Ed eccomi di nuovo al Cinema dei piccoli a recuperare un altro cartone animato di cui ho sentito parlare tanto bene, presentato nella sezione Un certain regard di Cannes e probabile candidato agli Oscar.
Si tratta di Flow, il film diretto dal regista lettone Gints Zilbalodis, che racconta di un mondo (post-apocalittico?) in cui la natura ha preso il sopravvento su tutto e si alternano fasi in cui le acque risalgono fino a coprire quasi interamente le terre emerse e fasi in cui le acque si ritirano riportando alla luce le terre sottostanti (e i residui di una qualche società umana, sebbene di umani non se ne veda neppure l’ombra). Protagonista è un gatto nero che – di fronte al sollevamento delle acque - guidato dalla sua istintiva paura dell’acqua, cerca di rifugiarsi in punti sempre più alti e infine si lancia in una barca a vela un po’ malandata, dove si è rifugiato un capibara. Ben presto la barca – una specie di nuova arca di Noè – diventa un rifugio per altri animali, un lemure, un cane, una specie di cicogna, tutti accomunati dalla necessità di sopravvivere, ma con caratteristiche personali e di specie molto diverse e spesso in conflitto tra di loro.
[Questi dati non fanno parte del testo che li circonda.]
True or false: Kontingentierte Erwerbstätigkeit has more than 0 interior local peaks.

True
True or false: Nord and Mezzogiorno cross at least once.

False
In una narrazione completamente priva di dialoghi, in cui gli animali si esprimono solo con i loro versi e le loro azioni, seguiremo questa improbabile combriccola in tutte le avventure che dovrà attraversare e superare per potersi salvare. E in queste avventure ognuno di loro sarà chiamato ad affrontare i propri limiti e comprendere che “nessuno si salva da solo” e che solo la tolleranza verso gli altri e la messa a fattor comune delle differenze consentono di affrontare le diverse situazioni che si presentano. Emerge inoltre un’ulteriore suggestione: di fronte a un mondo in cui la natura ha preso il sopravvento, le leggi della natura – talvolta anche spietate - governano tutto e, nel flusso del cambiamento, rimettono continuamente in discussione gli equilibri raggiunti. In questo scenario la lotta per la pura sopravvivenza può essere superata solo grazie all’attenzione verso l’altro e accettando il cambiamento.
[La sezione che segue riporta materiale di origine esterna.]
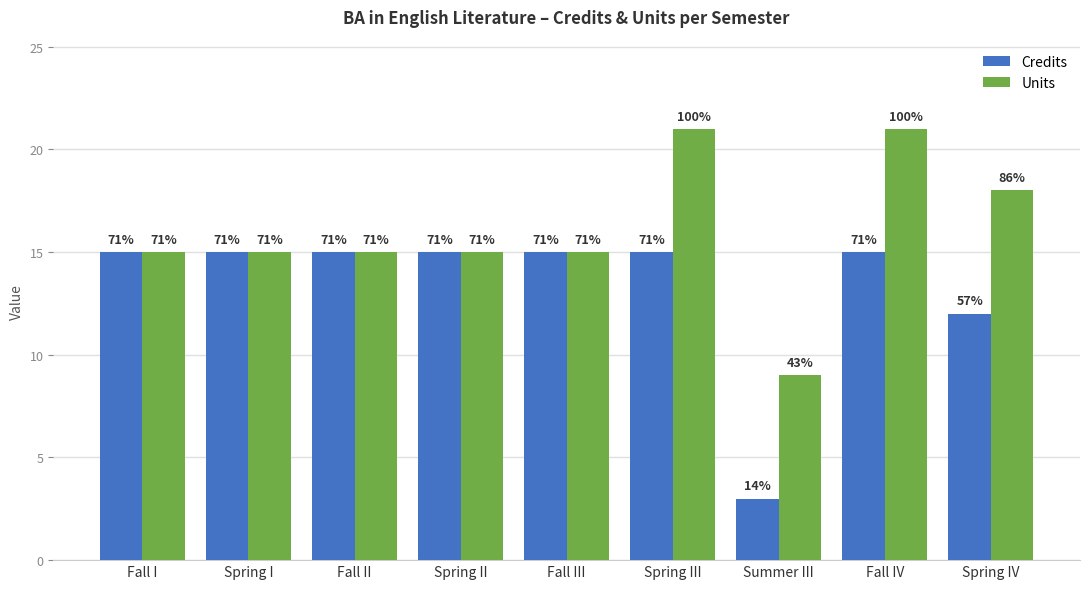

At which category is the sum across all series the highest?

Spring III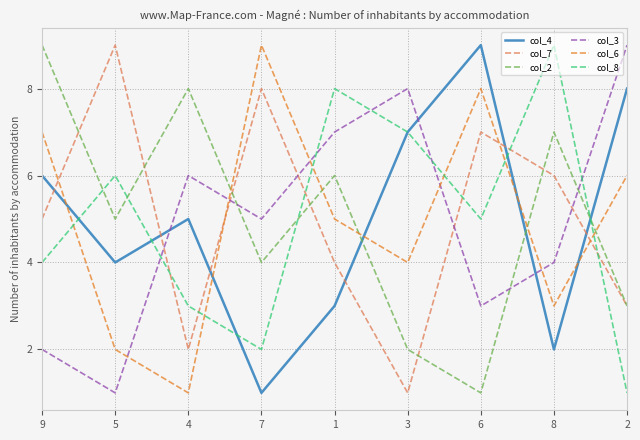

What is the maximum value shown in the chart?

9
La cosa straordinaria del film di Zilbalodis sta nel fatto che, durante la visione del film, non si sente – nemmeno per un minuto – la mancanza dei dialoghi, perché la forza delle immagini, delle azioni e delle espressioni dei protagonisti, nonché il supporto della colonna sonora (realizzata dallo stesso regista insieme al connazionale Rihards Zaļupe), riescono a veicolare non solo gli sviluppi della trama, ma anche sentimenti ed emozioni.
Credo che in un film come questo la parola – tanto più in quanto data agli animali – avrebbe trasformato un racconto poetico e pieno di suggestioni in un prodotto banale e dozzinale. La scelta del regista valorizza invece contesto e protagonisti “costringendo” gli spettatori grandi e piccoli a concentrarsi su dettagli e relazioni e offrendo loro la possibilità di lasciarsi andare all’aspetto emozionale della narrazione.
Da vedere assolutamente per chi ama gli animali – e magari ha anche animali domestici – ma consigliatissimo a chi voglia fare un’esperienza cinematografica animata un po’ diversa dagli ormai un po’ ripetitivi cartoni Disney e Dreamworks.